One look at the new, 2011 Kia Optima confirms its distinguished aesthetics. They are at the very forefront of contemporary design, sleek, muscular, with none of the odd feel that sometimes characterizes new Asian cars. This is a family sedan that will earn its place in the American driveway.
The Optima's interior appointments and materials are handsome, generous, first-quality in every respect. Beautiful leather adorns the dashboard and seating, promoting the impression that driver and passengers are traveling First Class.
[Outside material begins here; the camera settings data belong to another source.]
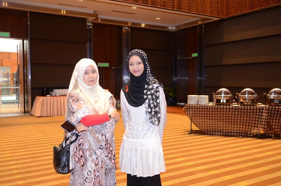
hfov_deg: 55.2
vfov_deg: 38.2
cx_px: 140
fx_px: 269
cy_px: 93
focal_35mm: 34
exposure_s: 1/60
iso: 1600
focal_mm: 23
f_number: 2.8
Seating is comfortable and delivers just the right degree of firm support, even in the rear seats, allowing the driver to make alert, confident driving decisions.
The design and layout of the Optima instrumentation reflect well-considered ergonomics and cutting-edge technology. Legible, pleasingly jewel-like instruments reconfirm that this is no mindless commuter module. The expected provisions are all present, plus one or two bonus conveniences. These include a cooled glove compartment for keeping sodas chilled and heated/cooled seating.
The Optima offers a full inventory of options, everything from a nav package to a back-up camera, paddle-shifter transmission shifters to an extra-large panoramic sunroof, and more. Connectivity conveniences include satellite radio, USB audio input jacks and Bluetooth wireless, with steering wheel voice activation controls that deliver hands-free phone operation.
The Optima's over-the-road characteristics are similarly enlightened. Its front-wheel drive system propels a four-wheel independent suspension that is athletic and responsive, vital in sudden emergency-avoidance maneuvers. The ride is nicely compliant over rougher pavement, yet the suspension accurately communicates all road-surface information, keeping the driver fully informed. The Optima chassis is so good that, while no raging performance sedan, its handling has a very sporty glimmer.
For our initial test, the Optima was only available with a 2.4-liter four-cylinder of 200 horsepower. This engine, while less than exciting, proved entirely satisfactory for normal driving. Quiet at highway cruising speeds, it delivered enough power to keep you competitive in the Interstate grand prix, while delivering an EPA-estimated 24/35 mpg City/Highway. Subsequently added is a somewhat more powerful 274-hp 2.0-liter turbo Optima. And in 2011 Kia will debut a 2.4-liter hybrid package.